The first compliance period, beginning in 2013, was designed to regulate emissions from in-state electricity generation, electricity imports, large industrial facilities, and other stationary emissions sources. The second compliance period, beginning in 2015, expanded to include suppliers of natural gas, diesel, gasoline, and other fossil fuels to in-state users.
Allowance prices have fluctuated between $10.09 and $17.87 per metric ton CO₂ since program launch, raising over $13.1 billion USD for California Climate Investments and $4.1 billion CAD for Quebec’s Green Fund. Both jurisdictions direct these funds largely towards programs that further reduce greenhouse gases and produce other co-benefits.
California achieved their 2020 emissions target 4 years early in 2016, largely due to substantial reductions in electricity sector emissions. As part of California’s Scoping Plans, cap-and-trade was designed as a backstop through 2020, allowing complementary policies such as fuel efficiency standards, energy efficiency, and renewable portfolio standards to drive the majority of emissions reductions.
In 2017, California renewed the program through 2030 with a legislative supermajority. A 2017 updated Scoping Plans anticipates the program to contribute 38% of the reductions needed to achieve a 2030 target of 40% below 2020 levels.
WCI was first created in 2007, when the governors of Arizona, California, New Mexico, Oregon, and Washington signed the Western Regional Climate Action Initiative. By 2008, Montana and Utah joined the initiative, as well as the Canadian provinces British Columbia, Manitoba, Ontario and Quebec. Additional observers included Alaska, Idaho, Wyoming, Nevada, Colorado, and Kansas; the Canadian province of Saskatchewan, and the Mexican states Baja California, Chihuahua, Coahulia, Nuevo Leon, Sonora, and Tamaulipas.

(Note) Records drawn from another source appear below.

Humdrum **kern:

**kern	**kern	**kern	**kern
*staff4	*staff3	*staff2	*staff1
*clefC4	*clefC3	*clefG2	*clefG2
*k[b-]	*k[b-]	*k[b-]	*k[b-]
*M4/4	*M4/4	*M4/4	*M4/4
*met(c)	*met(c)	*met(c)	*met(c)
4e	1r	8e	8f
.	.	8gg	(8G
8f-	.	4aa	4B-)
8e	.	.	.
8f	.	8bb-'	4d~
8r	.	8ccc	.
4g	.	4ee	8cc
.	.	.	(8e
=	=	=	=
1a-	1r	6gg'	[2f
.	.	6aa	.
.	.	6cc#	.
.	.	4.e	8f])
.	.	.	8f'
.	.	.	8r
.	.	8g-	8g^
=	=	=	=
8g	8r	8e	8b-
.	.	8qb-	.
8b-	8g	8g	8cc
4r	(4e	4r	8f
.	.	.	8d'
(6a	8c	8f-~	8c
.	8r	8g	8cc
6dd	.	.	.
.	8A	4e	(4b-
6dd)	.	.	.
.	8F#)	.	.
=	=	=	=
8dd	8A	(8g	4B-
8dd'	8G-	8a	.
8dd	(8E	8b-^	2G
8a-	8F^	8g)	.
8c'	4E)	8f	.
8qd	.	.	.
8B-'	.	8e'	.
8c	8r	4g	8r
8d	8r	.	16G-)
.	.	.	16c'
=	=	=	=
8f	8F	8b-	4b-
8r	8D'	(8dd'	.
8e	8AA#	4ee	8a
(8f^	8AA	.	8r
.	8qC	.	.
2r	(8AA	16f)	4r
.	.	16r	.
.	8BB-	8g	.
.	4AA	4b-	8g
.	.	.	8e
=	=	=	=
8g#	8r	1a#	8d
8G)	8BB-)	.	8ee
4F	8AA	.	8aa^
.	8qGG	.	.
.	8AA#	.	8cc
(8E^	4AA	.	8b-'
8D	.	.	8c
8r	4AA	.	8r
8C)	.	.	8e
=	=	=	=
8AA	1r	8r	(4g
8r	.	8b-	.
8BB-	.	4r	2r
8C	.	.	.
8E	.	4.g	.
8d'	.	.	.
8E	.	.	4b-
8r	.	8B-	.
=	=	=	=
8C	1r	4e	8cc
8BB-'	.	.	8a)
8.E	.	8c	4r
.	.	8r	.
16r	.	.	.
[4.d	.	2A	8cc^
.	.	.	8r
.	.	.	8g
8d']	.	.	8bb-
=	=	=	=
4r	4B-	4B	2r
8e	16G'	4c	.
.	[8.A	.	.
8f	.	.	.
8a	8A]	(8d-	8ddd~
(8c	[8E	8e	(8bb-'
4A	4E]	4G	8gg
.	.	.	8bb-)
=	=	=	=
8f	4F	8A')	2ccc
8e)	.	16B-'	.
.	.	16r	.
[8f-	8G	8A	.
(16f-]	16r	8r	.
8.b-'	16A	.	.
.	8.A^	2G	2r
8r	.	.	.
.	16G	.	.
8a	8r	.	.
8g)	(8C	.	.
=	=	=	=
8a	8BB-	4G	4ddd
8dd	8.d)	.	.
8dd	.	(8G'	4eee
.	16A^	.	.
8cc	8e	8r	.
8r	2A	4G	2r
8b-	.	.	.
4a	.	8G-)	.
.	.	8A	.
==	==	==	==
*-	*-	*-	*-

The initiative aimed to collectively reduce regional emissions to 15% below 2005 levels by 2020, with a regional economy-wide cap-and-trade program as the centerpiece. The WCI also requires that states adopt GHG emission reduction targets, and implement an action plan with complementary policies to achieve these goals. States were also required to adopt California’s vehicle greenhouse gas emissions standards, and be a part of the Climate Registry, an organization that helps to measure and report greenhouse gas emissions.
By November 2011, due to the recession, changes in state leadership, and unsupportive legislatures, New Mexico, Arizona, Washington, Oregon, Montana, and Utah all formally declined to participate in WCI, leaving Canada and four Canadian provinces as the remaining participants. California and Quebec followed through with a linked cap-and-trade program in 2013. In 2017, Ontario linked cap-and-trade programs with California and Quebec, but ended the program in July 2018 following a change in executive leadership.